2. Part IV. Remuneration of workers. In relation to its previous comments, the Committee notes with interest the adoption of the Labour Act of 2003 and, more particularly, section 67, which provides that the employer must pay the whole of the salary, wages and allowances to the worker in legal tender, which obligation has to be stated in the working contract, in conformity with Article 11, paragraphs 2, 3 and 8(a) of the Convention. It also notes section 71 of the Labour Act, which prohibits the employer to coerce the worker to make use of the store or service, and section 69 of the Labour Act that stipulates that an employer shall not make deduction in anticipation of the regular period of payment of remuneration, in conformity with Article 11, paragraphs 5, 8(b) and (c), of the Convention, respectively.

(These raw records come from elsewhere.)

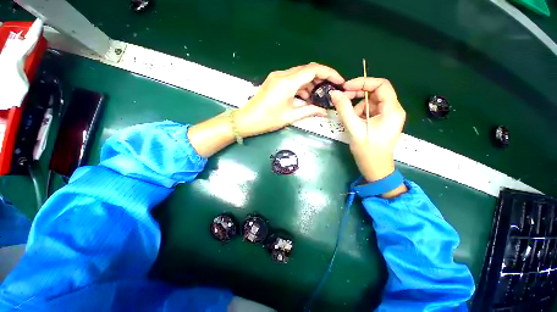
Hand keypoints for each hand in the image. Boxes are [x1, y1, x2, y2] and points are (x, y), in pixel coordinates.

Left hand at [235, 63, 344, 136]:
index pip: (313, 69)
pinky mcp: (274, 82)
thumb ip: (309, 111)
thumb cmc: (267, 119)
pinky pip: (292, 80)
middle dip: (321, 78)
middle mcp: (282, 75)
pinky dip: (301, 86)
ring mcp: (277, 77)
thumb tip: (324, 111)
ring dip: (311, 83)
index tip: (339, 81)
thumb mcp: (290, 116)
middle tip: (331, 90)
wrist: (247, 120)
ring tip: (319, 96)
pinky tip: (306, 97)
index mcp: (287, 82)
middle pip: (307, 70)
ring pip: (299, 75)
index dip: (329, 73)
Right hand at [330, 78, 406, 195]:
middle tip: (342, 99)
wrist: (375, 168)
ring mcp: (388, 116)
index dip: (363, 82)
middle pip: (375, 92)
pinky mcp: (382, 122)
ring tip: (347, 117)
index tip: (346, 87)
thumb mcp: (354, 129)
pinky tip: (352, 122)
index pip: (381, 85)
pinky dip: (359, 113)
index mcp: (392, 110)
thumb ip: (344, 109)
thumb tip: (334, 93)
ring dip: (357, 106)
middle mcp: (393, 110)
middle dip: (358, 94)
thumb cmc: (367, 151)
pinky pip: (369, 110)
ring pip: (371, 102)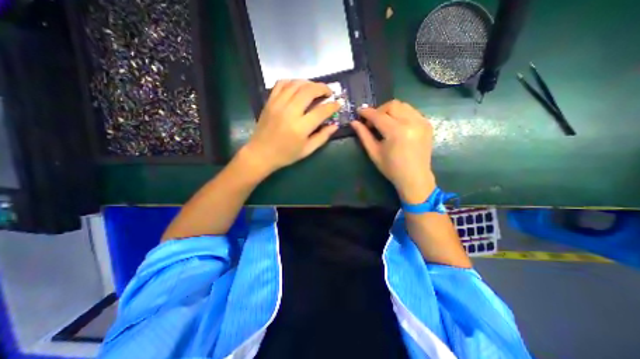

The Convention further requires that necessary measures have to be taken to ensure the proper payment of all wages earned and stipulates in Article 11, paragraph 1, that the employer shall be required to keep registers of wage payments. The Committee therefore asks the Government to indicate, in its next report, what measures are envisaged or taken to ensure the proper payment of the workers, namely ones ensuring that the payment of remuneration is done on a regular basis so as to lessen the likelihood of indebtedness among the workers (Article 11, paragraph 6). It would also be grateful if the Government would indicate the measures in place or envisaged to prohibit the replacement of money payment by alcoholic beverage and to ensure that food, lodging and other essential supplies and services provided which from part of the remuneration are adequate (Article 11, paragraphs 4 and 7).

3. Advances on wages. The Committee notes that section 70(b) of the Labour Act allows the employer to make deductions on any financial facility he advanced to the worker at the written request of the worker, or which is guaranteed by the employer to the worker. The Committee asks the Government to provide further information on the maximum amount of repayment of advances authorized, as well as on the limit of advances made to a worker in consideration of his taking up employment, as required by Article 12, paragraphs 2 and 3.